Is 7x^2+7y^2-2xy=24 a hyperbola, a parabola, an ellipse, or a circle?

This is the equation of an ellipse. If the xy term were not there, then you could say that this is a circle, as was suggested. However, as someone has already mentioned, the presence of the xy term means that there is a rotation of the axes (they didn't realize that this means this is not necessarily a circle).

There's a pretty good quick tutorial on this sort of thing at http://college.hmco.com/mathematics/larson/calculu...

The rotation here is given by, say, R, so that

cot(2R) = (7-7)/(-2) = 0

R = pi/4

Thus the substitutions we use are

x= sqrt(2)/2 * (x' - y')

y= sqrt(2)/2 * (x' + y')

Making these substitutions into the original equation, we have

6(x')^2 + 8(y')^2 = 24,

which is an equation of an ellipse.

Note: If you have your calculator (TI-89 or above) solve for y then graph the two solutions, you should be able to tell that this is not the equation of a circle. There is also a way to do this using linear algebra and matrices, but I've forgotten it, and this seems more straightforward.

The coefficients of the x² and y² terms are the same sign and equal. But that is not enought to conclude that it is a circle because there is also an xy term. To really be sure you need to take the discriminant.

Given the general form of a quadratic equation we have:

ax² + bxy + cy² + dx + ey + f = 0

7x² - 2xy + 7y² - 24 = 0

The discriminant is:

b² - 4ac = (-2)² - 4*7*7 = 4 - 196 = -192 < 0

Since the discriminant is less than zero it is the equation of an ellipse. And in addition, since a = c, the ellipse is a circle.

It's a circle. You can tell because both quadratic terms (x2 and y2) are positive and equal. The cross term -2xy rotates the axes by some amount that can be calculated, but that doesn't change the fact that the equation represents a circle.

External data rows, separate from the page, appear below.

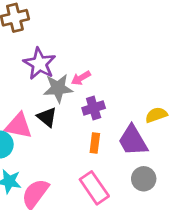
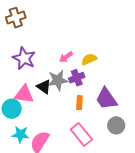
purple star: (40, 64) -> (24, 58), moved
gray star: (58, 88) -> (58, 80), moved
yellow semicircle: (156, 115) -> (89, 59), moved

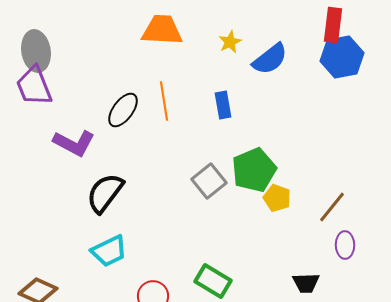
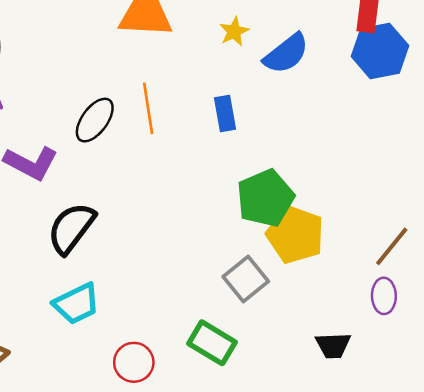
gray square: (209, 181) -> (246, 279), moved
yellow pentagon: (277, 198) -> (295, 235), size x1.6
brown line: (332, 207) -> (392, 246), moved

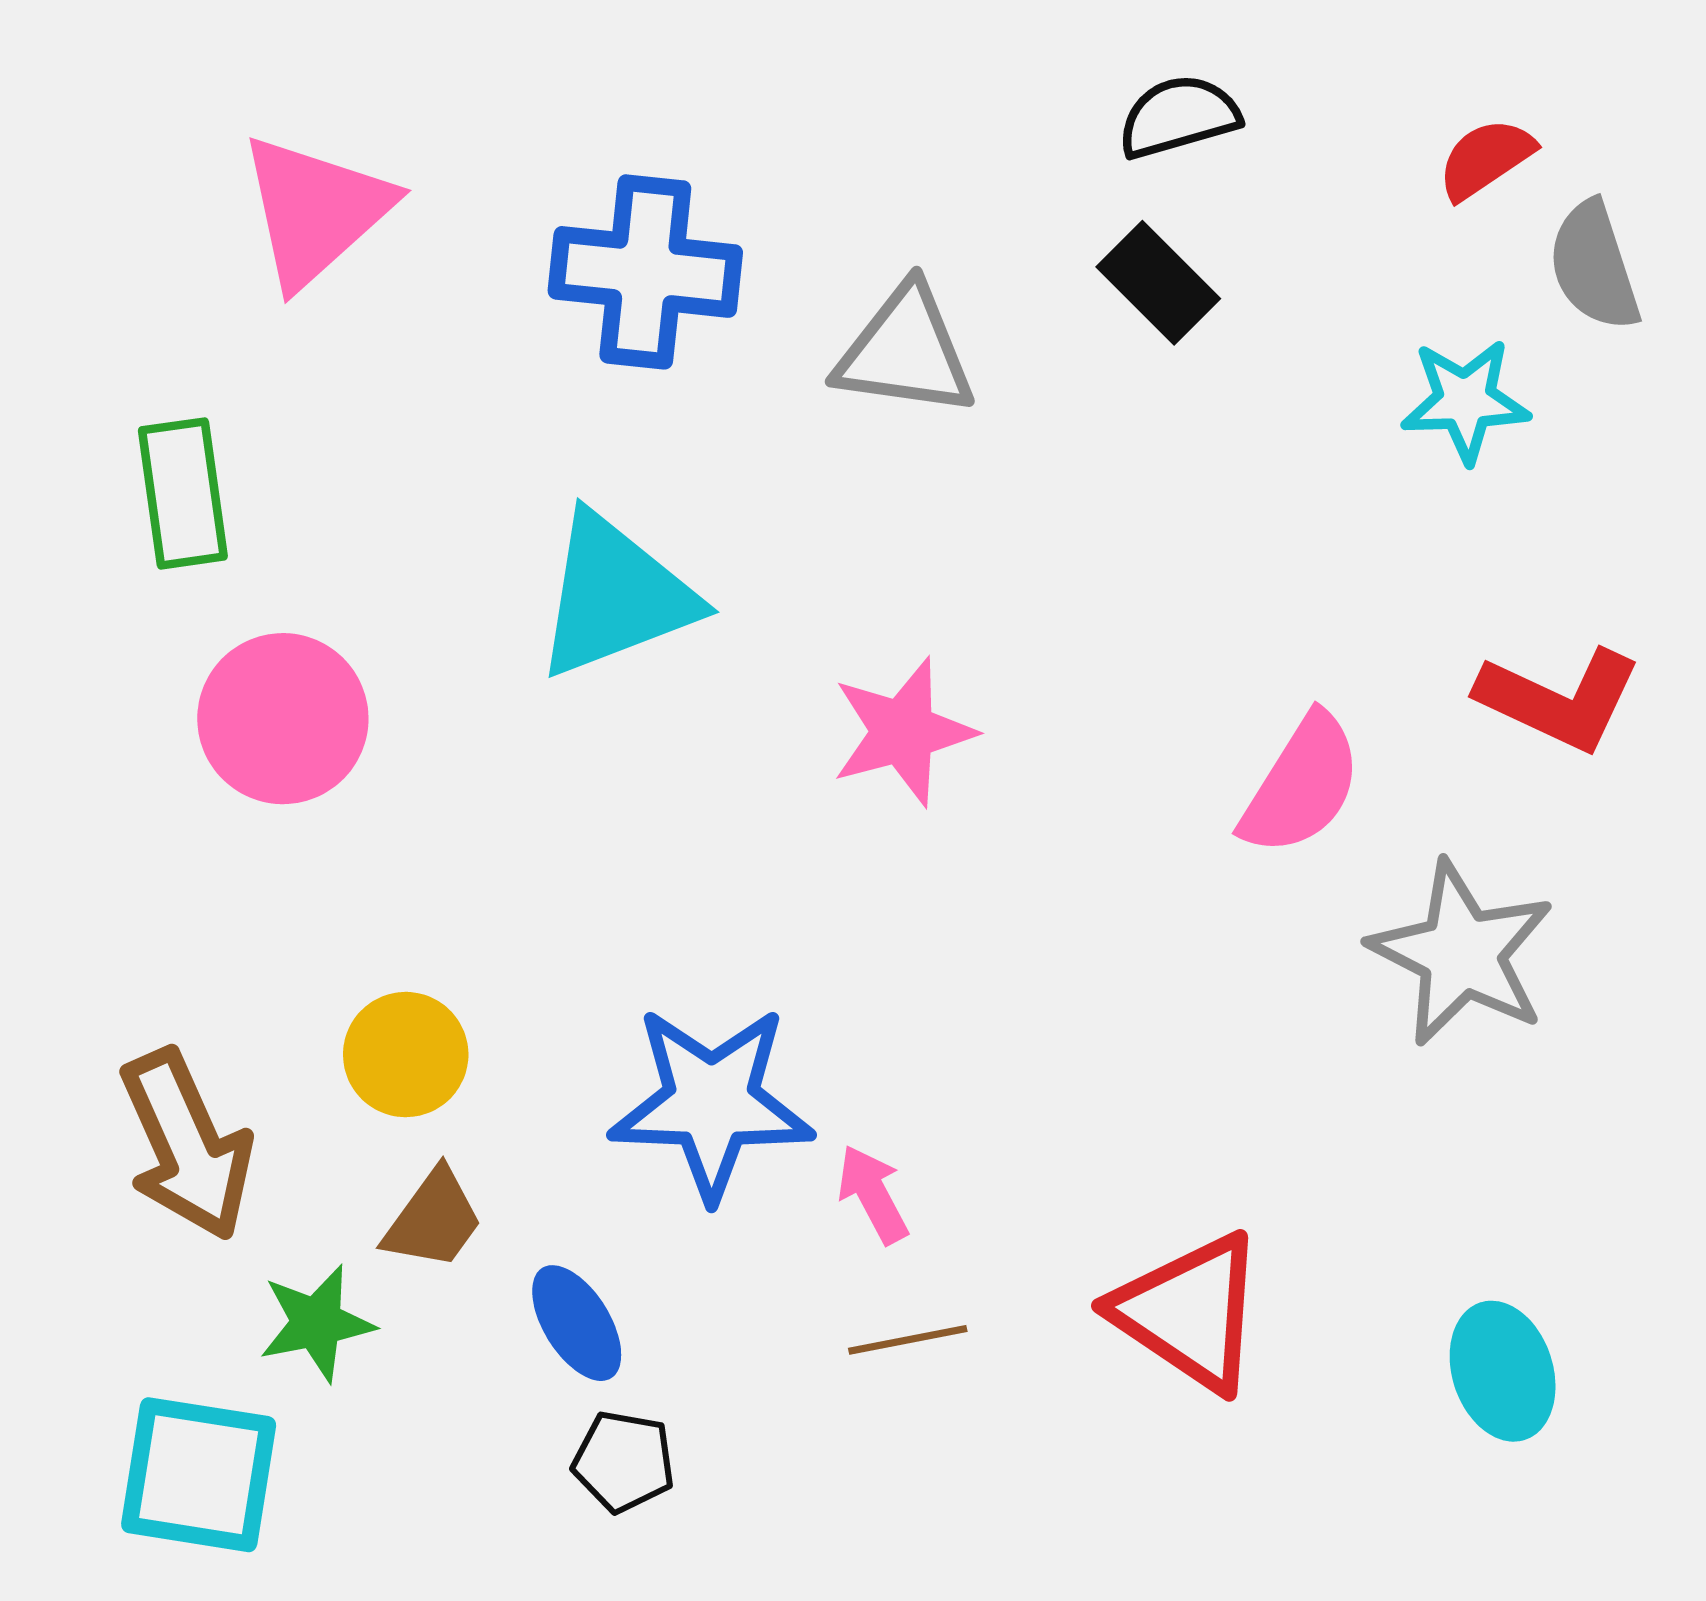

circle because both verticies are seven an ellipse would have different coeficients for the x and y terms and a porabola only has one term that is squared but the 7x and 7y are squared

Circle

a circle.

given that it's not a hyperbola or a parabola, it's a circle because it has the factor 7 for both x and y.

it would be kind of you if i could get 10 points^_^